Haiku, Dog Grammar, and Computer-Generated Text, Part II
To continue from Part I ....
To review, in formal language theory, a language is defined by a set of terminal symbols, a set of non-terminal symbols, a symbol marked as the starting symbol, and a set of rules using the symbols that describe how to replace or rewrite a symbol in terms of other symbols.
To see if a sentence (in the formalism, it need only be a string of symbols) is part of the language, we see if it's possible to apply the rules in such a way as to derive the sentence (string) from the start symbol. If there is, the sentence (string) is in the language. Otherwise, not. This process is parsing.
This kind of grammar, however, can be used to generate sentences as well. And, in the previous post, I hinted that if we were clever in the construction of the rules, we might actually get interesting sentences.
And so, here is a first run at a grammar for haiku (note that we're ignoring syllable count, and bunch of other things here):
The first rule says that a Haiku consists of a Season-Reference followed by a Haiku-Body, or (that's the vertical bar) a Haiku consists of a Haiku-Body followed by a Season-Reference. In turn, a Season-Reference consists of a Season-Word, or (the vertical bar again) a Season-Reference is a Season-Word followed by a Noun.
Now, we can use this grammar and Norvig's Lisp code to see if we generate something a little more interesting than random sentences. I translated Norvig's Common Lisp code into a dialect of Lisp called Scheme. And, to make it easier for the program to use the grammar, I also translated it into what are called S-expressions which are kind of the native form for expressions in dialects of Lisp. You can take a look at the code and the translated grammar. (If you want to explore Scheme, probably the best thing to start with is DrScheme, a free interactive Scheme environment. The tutorials are top-notch.)

(Dataset entries)
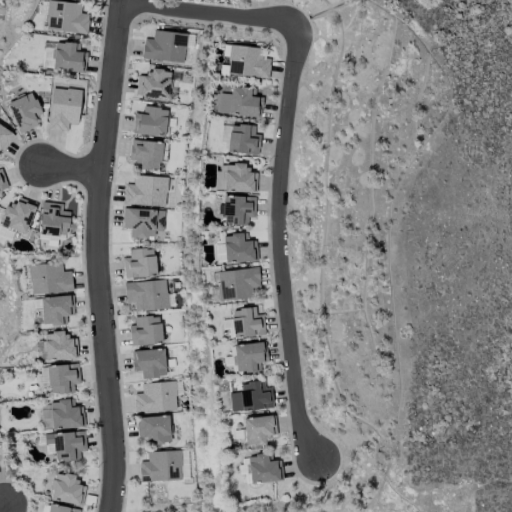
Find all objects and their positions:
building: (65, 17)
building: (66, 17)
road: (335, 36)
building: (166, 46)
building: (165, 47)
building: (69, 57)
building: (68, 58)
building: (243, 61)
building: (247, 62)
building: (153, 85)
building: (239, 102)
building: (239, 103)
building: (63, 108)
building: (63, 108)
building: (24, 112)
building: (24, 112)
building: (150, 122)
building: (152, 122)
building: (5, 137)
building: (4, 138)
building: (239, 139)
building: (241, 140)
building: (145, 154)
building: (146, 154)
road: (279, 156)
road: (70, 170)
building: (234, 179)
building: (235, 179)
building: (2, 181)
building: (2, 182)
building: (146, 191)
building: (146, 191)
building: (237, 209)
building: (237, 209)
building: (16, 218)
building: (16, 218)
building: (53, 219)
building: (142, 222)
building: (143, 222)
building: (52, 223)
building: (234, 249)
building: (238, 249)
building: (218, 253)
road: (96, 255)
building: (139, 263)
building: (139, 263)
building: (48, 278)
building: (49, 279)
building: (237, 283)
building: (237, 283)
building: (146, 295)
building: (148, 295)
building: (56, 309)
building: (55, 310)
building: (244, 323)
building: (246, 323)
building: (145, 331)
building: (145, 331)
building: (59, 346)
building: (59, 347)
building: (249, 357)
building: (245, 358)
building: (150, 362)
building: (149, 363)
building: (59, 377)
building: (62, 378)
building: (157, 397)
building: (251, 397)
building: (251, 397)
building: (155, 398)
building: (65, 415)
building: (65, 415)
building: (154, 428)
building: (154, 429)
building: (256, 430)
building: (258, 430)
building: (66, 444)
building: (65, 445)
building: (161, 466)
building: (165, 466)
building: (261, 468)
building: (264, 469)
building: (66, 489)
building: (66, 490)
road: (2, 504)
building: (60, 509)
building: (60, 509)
---
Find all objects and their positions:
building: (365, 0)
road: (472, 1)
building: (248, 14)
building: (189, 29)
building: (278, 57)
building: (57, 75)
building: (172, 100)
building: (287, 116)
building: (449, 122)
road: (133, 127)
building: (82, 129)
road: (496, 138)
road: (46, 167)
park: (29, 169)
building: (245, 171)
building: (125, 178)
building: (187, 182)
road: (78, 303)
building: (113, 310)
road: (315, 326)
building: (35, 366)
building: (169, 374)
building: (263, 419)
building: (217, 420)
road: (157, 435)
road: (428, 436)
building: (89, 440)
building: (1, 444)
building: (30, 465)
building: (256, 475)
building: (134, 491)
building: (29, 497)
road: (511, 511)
---
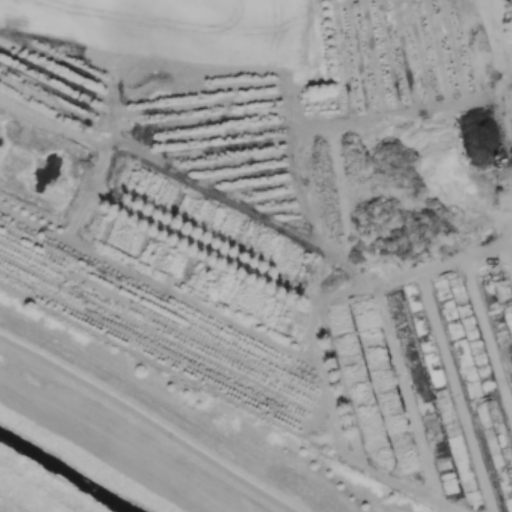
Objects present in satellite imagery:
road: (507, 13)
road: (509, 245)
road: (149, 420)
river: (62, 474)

_The tasks_
1) Answer these questions using the haiku grammar text.
(a) In the grammar rules, what does the vertical bar mean?
(b) Into which dialect of Lisp was Norvig's Common Lisp code translated?
(c) What is the process of checking whether a sentence can be derived from the start symbol called?
2) According to the haiku grammar text, why was the grammar translated into S-expressions? Answer in one to three sentences.
3) Translate this sentence from the haiku grammar text into Spanish: "This kind of grammar, however, can be used to generate sentences as well."

_Task-by-task answers_
1)
(a) It means "or."
(b) Scheme.
(c) Parsing.

2) The grammar was translated into S-expressions to make it easier for the program to use. S-expressions are roughly the native form for expressions in Lisp dialects.

3) Sin embargo, este tipo de gramática también puede usarse para generar oraciones.